Table 6. Fitting constants (time variation).

Constants	$p_{00}$	$p_{10}$	$p_{01}$	$p_{20}$	$p_{11}$	$p_{02}$
Value	−1.17	0.030	0.042	−0.0001	−0.0004	−0.0006

shows the numerical values of the fitting constants involved.

Compared with the previous cases, these multiplicative numerical constants have less significance. However, based on the found fitting constants, the quadratic contribution is smaller than the linear one. This may suggest that the nonlinear terms could be exponential or logarithmic. To fully understand the phenomenon mathematically, one would probably have to increase the amount of data available and combine all the independent variables (temperature, time, thickness, fill density, and gravity) into a single characteristic numerical equation (not necessarily polynomial). This would allow for the separation of the contribution of SME and viscoelastic effects.

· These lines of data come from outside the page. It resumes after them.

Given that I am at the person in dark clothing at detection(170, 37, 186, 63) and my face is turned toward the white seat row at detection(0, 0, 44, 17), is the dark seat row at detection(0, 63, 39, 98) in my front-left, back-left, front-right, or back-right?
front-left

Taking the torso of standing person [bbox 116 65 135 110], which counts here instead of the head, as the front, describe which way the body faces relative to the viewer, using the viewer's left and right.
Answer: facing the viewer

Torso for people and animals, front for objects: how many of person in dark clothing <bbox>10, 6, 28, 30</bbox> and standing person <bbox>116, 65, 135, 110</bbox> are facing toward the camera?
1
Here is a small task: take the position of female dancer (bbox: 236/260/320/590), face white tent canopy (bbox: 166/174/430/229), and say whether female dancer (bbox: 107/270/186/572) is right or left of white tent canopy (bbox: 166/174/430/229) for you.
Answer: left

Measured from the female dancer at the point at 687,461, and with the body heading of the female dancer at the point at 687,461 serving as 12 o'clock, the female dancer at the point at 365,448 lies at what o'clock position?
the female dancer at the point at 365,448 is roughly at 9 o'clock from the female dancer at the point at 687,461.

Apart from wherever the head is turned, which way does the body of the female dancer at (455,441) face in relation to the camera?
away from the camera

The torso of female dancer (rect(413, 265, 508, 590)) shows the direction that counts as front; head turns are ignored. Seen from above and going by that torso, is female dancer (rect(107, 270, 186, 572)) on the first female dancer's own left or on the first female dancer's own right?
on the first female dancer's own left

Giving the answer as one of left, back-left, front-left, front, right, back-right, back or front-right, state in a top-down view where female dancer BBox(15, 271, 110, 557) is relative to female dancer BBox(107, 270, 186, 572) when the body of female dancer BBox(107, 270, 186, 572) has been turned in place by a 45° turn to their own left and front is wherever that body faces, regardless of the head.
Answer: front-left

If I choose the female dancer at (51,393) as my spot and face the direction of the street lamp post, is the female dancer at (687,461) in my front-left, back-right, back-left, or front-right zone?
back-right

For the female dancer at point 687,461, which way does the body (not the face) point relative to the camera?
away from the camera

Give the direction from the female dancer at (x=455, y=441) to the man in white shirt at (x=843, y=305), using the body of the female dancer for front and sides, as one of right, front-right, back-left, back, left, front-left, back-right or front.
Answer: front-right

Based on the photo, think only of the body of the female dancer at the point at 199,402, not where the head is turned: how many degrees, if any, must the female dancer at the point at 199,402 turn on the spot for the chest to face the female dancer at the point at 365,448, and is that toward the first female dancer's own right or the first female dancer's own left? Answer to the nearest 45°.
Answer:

4. Conclusions and Outlooks

Numerous results and considerations regarding material behavior and the shape-memory effect were obtained through the conducted experiments and analyses on 180 specimens performed in this research. However, by using curve- and surface-fitting tools for data analysis, the complexity of the problem was even more evident, given a large number of independent variables involved and the lack of mathematical knowledge related to SME. However, for the possible applications and feasible devices, such as passive sensors, the methodology of applied research proved to be the correct way to pursue the studies. It was ascertained that samples with a filling density of 60%, and a total thickness of 0.4 mm, responded readily to the activation of the shape-memory phenomenon, showing high flexural curvatures for short exposure times and for temperatures close to that of the glass transition (55 °C). Thereby, through this research, the potential of this new 4D-printing technology and the possible results that can be achieved with more in-depth future work is understood. To extend this research, it would be fascinating to interpolate all the experimental results obtained, looking for a link between the independent variables. Then, a characteristic constant of the SME could be derived, which links all the variables, and which could depend on the amount of PLA used to produce the component itself. All this could lead to an understanding about the amount of residual stress generated during the printing process. Continuing in this direction, through more excellent computer support, the development of a complete prediction of deformations (via FEA), and the implementation of the possibility of cyclic recovery of one’s form, one could easily associate this technology with various fields of engineering application. The goal, given the high potential, could be the development of bio-based passive sensors that do not require external (electronic) components and reduce material waste and environmental impact due to the minimization of the number of components and the biodegradability of the PLA.